Novel insights into protein misfolding diseases revealed by ion mobility-mass spectrometry

Abstract: Amyloid disorders incorporate a wide range of human diseases arising from the failure of a specific peptide or protein to adopt, or remain in, its native functional conformational state. These pathological conditions, such as Parkinson's disease, Alzheimer's disease and Huntington's disease are highly debilitating, exact enormous costs on both individuals and society, and are predicted to increase in prevalence. Consequently, they form the focus of a topical and rich area of current scientific research. A major goal in attempts to understand and treat protein misfolding diseases is to define the structures and interactions of protein species intermediate between fully folded and aggregated, and extract a description of the aggregation process. This has proven a difficult task due to the inability of traditional structural biology approaches to analyze structurally heterogeneous systems.

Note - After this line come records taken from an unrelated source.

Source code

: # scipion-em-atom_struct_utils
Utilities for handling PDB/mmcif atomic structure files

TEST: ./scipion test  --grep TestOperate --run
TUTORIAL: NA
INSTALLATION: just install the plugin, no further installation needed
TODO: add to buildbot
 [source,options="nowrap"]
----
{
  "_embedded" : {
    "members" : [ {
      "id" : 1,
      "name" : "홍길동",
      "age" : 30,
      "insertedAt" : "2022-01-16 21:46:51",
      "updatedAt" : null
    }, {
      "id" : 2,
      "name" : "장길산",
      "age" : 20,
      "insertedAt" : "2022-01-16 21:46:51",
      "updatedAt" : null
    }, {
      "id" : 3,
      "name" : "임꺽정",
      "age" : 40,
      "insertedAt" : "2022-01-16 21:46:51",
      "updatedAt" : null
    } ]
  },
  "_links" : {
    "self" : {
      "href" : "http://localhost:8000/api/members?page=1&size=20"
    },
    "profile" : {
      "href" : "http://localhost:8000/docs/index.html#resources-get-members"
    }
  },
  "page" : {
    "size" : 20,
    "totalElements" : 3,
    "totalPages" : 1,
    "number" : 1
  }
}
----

Continued developments in instrumentation and analytical approaches have seen ion mobility-mass spectrometry (IM-MS) emerge as a complementary approach for protein structure determination, and in some cases, a structural biology tool in its own right. IM-MS is well suited to the study of protein misfolding, and has already yielded significant structural information for selected amyloidogenic systems during the aggregation process. This review describes IM-MS for protein structure investigation, and provides a summary of current research highlighting how this methodology has unequivocally and unprecedentedly provided structural and mechanistic detail pertaining to the oligomerization of a variety of disease related proteins.